:: Information provided ::
*** Begin section ***

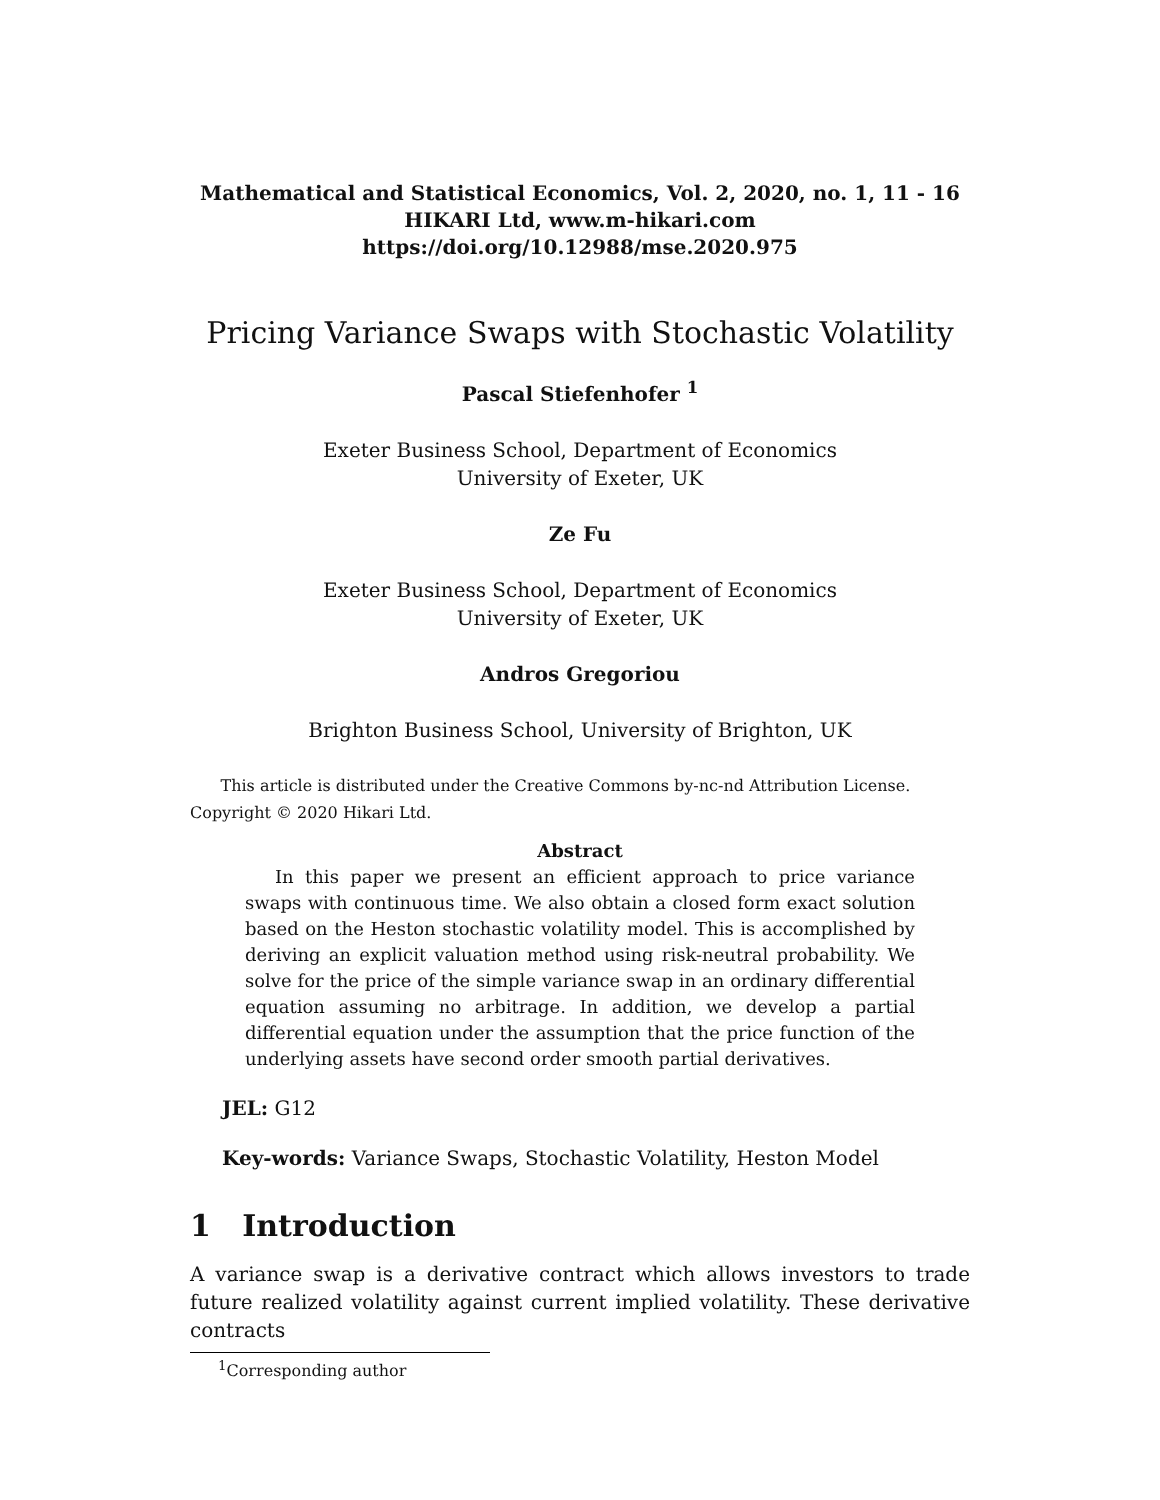Mathematical and Statistical Economics, Vol. 2, 2020, no. 1, 11 - 16
HIKARI Ltd, www.m-hikari.com
https://doi.org/10.12988/mse.2020.975
Pricing Variance Swaps with Stochastic Volatility
Pascal Stiefenhofer <sup>1</sup>
Exeter Business School, Department of Economics
University of Exeter, UK
Ze Fu
Exeter Business School, Department of Economics
University of Exeter, UK
Andros Gregoriou
Brighton Business School, University of Brighton, UK
This article is distributed under the Creative Commons by-nc-nd Attribution License.
Copyright © 2020 Hikari Ltd.
Abstract
In this paper we present an efficient approach to price variance swaps with continuous time. We also obtain a closed form exact solution based on the Heston stochastic volatility model. This is accomplished by deriving an explicit valuation method using risk-neutral probability. We solve for the price of the simple variance swap in an ordinary differential equation assuming no arbitrage. In addition, we develop a partial differential equation under the assumption that the price function of the underlying assets have second order smooth partial derivatives.
JEL: G12
Key-words: Variance Swaps, Stochastic Volatility, Heston Model
1 Introduction
A variance swap is a derivative contract which allows investors to trade future realized volatility against current implied volatility. These derivative contracts
<sup>1</sup> Corresponding author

*** End section ***

:: Problem details ::
When copying the entries above, keep each word as it is and exclude any image.

:: Your solution ::
Mathematical and Statistical Economics, Vol. 2, 2020, no. 1, 11 - 16
HIKARI Ltd, www.m-hikari.com
https://doi.org/10.12988/mse.2020.975
Pricing Variance Swaps with Stochastic Volatility
Pascal Stiefenhofer <sup>1</sup>
Exeter Business School, Department of Economics
University of Exeter, UK
Ze Fu
Exeter Business School, Department of Economics
University of Exeter, UK
Andros Gregoriou
Brighton Business School, University of Brighton, UK
This article is distributed under the Creative Commons by-nc-nd Attribution License.
Copyright © 2020 Hikari Ltd.
Abstract
In this paper we present an efficient approach to price variance swaps with continuous time. We also obtain a closed form exact solution based on the Heston stochastic volatility model. This is accomplished by deriving an explicit valuation method using risk-neutral probability. We solve for the price of the simple variance swap in an ordinary differential equation assuming no arbitrage. In addition, we develop a partial differential equation under the assumption that the price function of the underlying assets have second order smooth partial derivatives.
JEL: G12
Key-words: Variance Swaps, Stochastic Volatility, Heston Model
1 Introduction
A variance swap is a derivative contract which allows investors to trade future realized volatility against current implied volatility. These derivative contracts
<sup>1</sup> Corresponding author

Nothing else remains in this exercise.